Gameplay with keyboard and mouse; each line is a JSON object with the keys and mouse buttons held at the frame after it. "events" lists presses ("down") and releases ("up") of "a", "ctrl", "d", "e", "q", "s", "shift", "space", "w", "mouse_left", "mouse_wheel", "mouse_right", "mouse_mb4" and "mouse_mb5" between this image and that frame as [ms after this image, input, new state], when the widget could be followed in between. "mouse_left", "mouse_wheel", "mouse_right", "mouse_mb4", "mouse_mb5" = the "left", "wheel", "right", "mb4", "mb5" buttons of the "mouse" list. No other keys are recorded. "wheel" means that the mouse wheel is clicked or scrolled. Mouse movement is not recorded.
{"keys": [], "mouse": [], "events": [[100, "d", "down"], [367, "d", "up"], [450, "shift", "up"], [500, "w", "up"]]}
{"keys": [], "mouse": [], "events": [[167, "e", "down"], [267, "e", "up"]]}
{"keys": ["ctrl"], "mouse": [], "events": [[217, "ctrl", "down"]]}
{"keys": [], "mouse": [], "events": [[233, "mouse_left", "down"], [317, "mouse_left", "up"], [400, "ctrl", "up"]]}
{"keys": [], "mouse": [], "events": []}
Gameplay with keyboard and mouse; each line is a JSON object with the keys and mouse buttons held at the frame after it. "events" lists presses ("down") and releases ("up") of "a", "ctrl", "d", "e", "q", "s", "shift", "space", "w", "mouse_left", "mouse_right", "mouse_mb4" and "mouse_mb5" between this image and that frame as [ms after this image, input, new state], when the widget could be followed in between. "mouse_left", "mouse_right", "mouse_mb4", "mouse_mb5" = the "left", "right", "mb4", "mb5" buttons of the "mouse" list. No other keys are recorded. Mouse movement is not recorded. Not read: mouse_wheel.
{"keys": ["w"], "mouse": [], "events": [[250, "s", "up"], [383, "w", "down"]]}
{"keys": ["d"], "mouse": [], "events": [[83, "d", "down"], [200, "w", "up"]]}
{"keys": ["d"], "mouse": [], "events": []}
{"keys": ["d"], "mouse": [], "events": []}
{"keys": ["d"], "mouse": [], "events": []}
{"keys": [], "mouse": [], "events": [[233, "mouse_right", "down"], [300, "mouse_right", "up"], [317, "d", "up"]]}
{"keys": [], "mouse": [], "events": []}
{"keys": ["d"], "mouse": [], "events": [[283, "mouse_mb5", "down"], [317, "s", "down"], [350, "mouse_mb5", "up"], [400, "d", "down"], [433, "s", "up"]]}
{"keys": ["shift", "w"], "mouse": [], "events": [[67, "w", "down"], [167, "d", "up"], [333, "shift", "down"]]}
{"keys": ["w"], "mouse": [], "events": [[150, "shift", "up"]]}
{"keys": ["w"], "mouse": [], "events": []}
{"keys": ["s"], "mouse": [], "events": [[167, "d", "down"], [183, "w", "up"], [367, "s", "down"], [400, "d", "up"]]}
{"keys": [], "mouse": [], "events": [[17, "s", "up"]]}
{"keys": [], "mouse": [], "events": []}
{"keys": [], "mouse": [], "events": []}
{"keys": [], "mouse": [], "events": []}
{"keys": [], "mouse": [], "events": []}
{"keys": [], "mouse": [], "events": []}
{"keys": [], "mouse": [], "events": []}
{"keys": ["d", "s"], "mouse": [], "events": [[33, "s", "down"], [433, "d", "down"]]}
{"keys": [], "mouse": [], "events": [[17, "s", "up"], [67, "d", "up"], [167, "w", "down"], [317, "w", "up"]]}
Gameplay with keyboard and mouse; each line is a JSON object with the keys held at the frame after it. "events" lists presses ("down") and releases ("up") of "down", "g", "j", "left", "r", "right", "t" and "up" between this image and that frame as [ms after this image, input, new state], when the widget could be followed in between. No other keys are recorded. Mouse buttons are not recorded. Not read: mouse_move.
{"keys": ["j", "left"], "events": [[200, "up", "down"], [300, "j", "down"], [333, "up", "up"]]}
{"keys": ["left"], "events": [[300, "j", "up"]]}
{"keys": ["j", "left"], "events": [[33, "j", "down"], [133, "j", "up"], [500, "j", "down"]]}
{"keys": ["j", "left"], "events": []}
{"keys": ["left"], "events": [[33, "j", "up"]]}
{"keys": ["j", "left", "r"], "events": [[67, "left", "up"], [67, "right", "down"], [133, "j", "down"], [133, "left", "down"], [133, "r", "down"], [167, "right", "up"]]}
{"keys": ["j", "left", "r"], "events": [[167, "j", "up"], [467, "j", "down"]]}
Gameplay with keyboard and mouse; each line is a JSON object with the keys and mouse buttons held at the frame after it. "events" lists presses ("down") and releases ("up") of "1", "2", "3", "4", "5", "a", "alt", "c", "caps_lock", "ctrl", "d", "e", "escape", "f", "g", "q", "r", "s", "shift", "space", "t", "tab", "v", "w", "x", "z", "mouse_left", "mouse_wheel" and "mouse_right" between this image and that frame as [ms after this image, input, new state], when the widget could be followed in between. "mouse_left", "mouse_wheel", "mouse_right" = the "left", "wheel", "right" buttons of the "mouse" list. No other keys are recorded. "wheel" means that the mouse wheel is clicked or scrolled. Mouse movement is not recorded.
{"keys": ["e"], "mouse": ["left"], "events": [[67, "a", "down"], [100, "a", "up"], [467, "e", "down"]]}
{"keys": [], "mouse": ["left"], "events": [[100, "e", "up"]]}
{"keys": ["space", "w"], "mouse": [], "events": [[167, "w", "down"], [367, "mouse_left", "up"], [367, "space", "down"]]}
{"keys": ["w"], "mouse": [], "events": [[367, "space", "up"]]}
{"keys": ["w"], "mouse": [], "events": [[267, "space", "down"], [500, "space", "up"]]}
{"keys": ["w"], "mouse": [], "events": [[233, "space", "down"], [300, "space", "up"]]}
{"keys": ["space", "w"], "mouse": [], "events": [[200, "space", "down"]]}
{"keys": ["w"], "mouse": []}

#### TASK ITEM:
Please output the records shown above, with every character intact.

#### ANSWER:
Gameplay with keyboard and mouse; each line is a JSON object with the keys and mouse buttons held at the frame after it. "events" lists presses ("down") and releases ("up") of "a", "ctrl", "d", "e", "q", "s", "shift", "space", "w", "mouse_left", "mouse_wheel", "mouse_right", "mouse_mb4" and "mouse_mb5" between this image and that frame as [ms after this image, input, new state], when the widget could be followed in between. "mouse_left", "mouse_wheel", "mouse_right", "mouse_mb4", "mouse_mb5" = the "left", "wheel", "right", "mb4", "mb5" buttons of the "mouse" list. No other keys are recorded. "wheel" means that the mouse wheel is clicked or scrolled. Mouse movement is not recorded.
{"keys": [], "mouse": [], "events": [[100, "d", "down"], [367, "d", "up"], [450, "shift", "up"], [500, "w", "up"]]}
{"keys": [], "mouse": [], "events": [[167, "e", "down"], [267, "e", "up"]]}
{"keys": ["ctrl"], "mouse": [], "events": [[217, "ctrl", "down"]]}
{"keys": [], "mouse": [], "events": [[233, "mouse_left", "down"], [317, "mouse_left", "up"], [400, "ctrl", "up"]]}
{"keys": [], "mouse": [], "events": []}
Gameplay with keyboard and mouse; each line is a JSON object with the keys and mouse buttons held at the frame after it. "events" lists presses ("down") and releases ("up") of "a", "ctrl", "d", "e", "q", "s", "shift", "space", "w", "mouse_left", "mouse_right", "mouse_mb4" and "mouse_mb5" between this image and that frame as [ms after this image, input, new state], when the widget could be followed in between. "mouse_left", "mouse_right", "mouse_mb4", "mouse_mb5" = the "left", "right", "mb4", "mb5" buttons of the "mouse" list. No other keys are recorded. Mouse movement is not recorded. Not read: mouse_wheel.
{"keys": ["w"], "mouse": [], "events": [[250, "s", "up"], [383, "w", "down"]]}
{"keys": ["d"], "mouse": [], "events": [[83, "d", "down"], [200, "w", "up"]]}
{"keys": ["d"], "mouse": [], "events": []}
{"keys": ["d"], "mouse": [], "events": []}
{"keys": ["d"], "mouse": [], "events": []}
{"keys": [], "mouse": [], "events": [[233, "mouse_right", "down"], [300, "mouse_right", "up"], [317, "d", "up"]]}
{"keys": [], "mouse": [], "events": []}
{"keys": ["d"], "mouse": [], "events": [[283, "mouse_mb5", "down"], [317, "s", "down"], [350, "mouse_mb5", "up"], [400, "d", "down"], [433, "s", "up"]]}
{"keys": ["shift", "w"], "mouse": [], "events": [[67, "w", "down"], [167, "d", "up"], [333, "shift", "down"]]}
{"keys": ["w"], "mouse": [], "events": [[150, "shift", "up"]]}
{"keys": ["w"], "mouse": [], "events": []}
{"keys": ["s"], "mouse": [], "events": [[167, "d", "down"], [183, "w", "up"], [367, "s", "down"], [400, "d", "up"]]}
{"keys": [], "mouse": [], "events": [[17, "s", "up"]]}
{"keys": [], "mouse": [], "events": []}
{"keys": [], "mouse": [], "events": []}
{"keys": [], "mouse": [], "events": []}
{"keys": [], "mouse": [], "events": []}
{"keys": [], "mouse": [], "events": []}
{"keys": [], "mouse": [], "events": []}
{"keys": ["d", "s"], "mouse": [], "events": [[33, "s", "down"], [433, "d", "down"]]}
{"keys": [], "mouse": [], "events": [[17, "s", "up"], [67, "d", "up"], [167, "w", "down"], [317, "w", "up"]]}
Gameplay with keyboard and mouse; each line is a JSON object with the keys held at the frame after it. "events" lists presses ("down") and releases ("up") of "down", "g", "j", "left", "r", "right", "t" and "up" between this image and that frame as [ms after this image, input, new state], when the widget could be followed in between. No other keys are recorded. Mouse buttons are not recorded. Not read: mouse_move.
{"keys": ["j", "left"], "events": [[200, "up", "down"], [300, "j", "down"], [333, "up", "up"]]}
{"keys": ["left"], "events": [[300, "j", "up"]]}
{"keys": ["j", "left"], "events": [[33, "j", "down"], [133, "j", "up"], [500, "j", "down"]]}
{"keys": ["j", "left"], "events": []}
{"keys": ["left"], "events": [[33, "j", "up"]]}
{"keys": ["j", "left", "r"], "events": [[67, "left", "up"], [67, "right", "down"], [133, "j", "down"], [133, "left", "down"], [133, "r", "down"], [167, "right", "up"]]}
{"keys": ["j", "left", "r"], "events": [[167, "j", "up"], [467, "j", "down"]]}
Gameplay with keyboard and mouse; each line is a JSON object with the keys and mouse buttons held at the frame after it. "events" lists presses ("down") and releases ("up") of "1", "2", "3", "4", "5", "a", "alt", "c", "caps_lock", "ctrl", "d", "e", "escape", "f", "g", "q", "r", "s", "shift", "space", "t", "tab", "v", "w", "x", "z", "mouse_left", "mouse_wheel" and "mouse_right" between this image and that frame as [ms after this image, input, new state], when the widget could be followed in between. "mouse_left", "mouse_wheel", "mouse_right" = the "left", "wheel", "right" buttons of the "mouse" list. No other keys are recorded. "wheel" means that the mouse wheel is clicked or scrolled. Mouse movement is not recorded.
{"keys": ["e"], "mouse": ["left"], "events": [[67, "a", "down"], [100, "a", "up"], [467, "e", "down"]]}
{"keys": [], "mouse": ["left"], "events": [[100, "e", "up"]]}
{"keys": ["space", "w"], "mouse": [], "events": [[167, "w", "down"], [367, "mouse_left", "up"], [367, "space", "down"]]}
{"keys": ["w"], "mouse": [], "events": [[367, "space", "up"]]}
{"keys": ["w"], "mouse": [], "events": [[267, "space", "down"], [500, "space", "up"]]}
{"keys": ["w"], "mouse": [], "events": [[233, "space", "down"], [300, "space", "up"]]}
{"keys": ["space", "w"], "mouse": [], "events": [[200, "space", "down"]]}
{"keys": ["w"], "mouse": []}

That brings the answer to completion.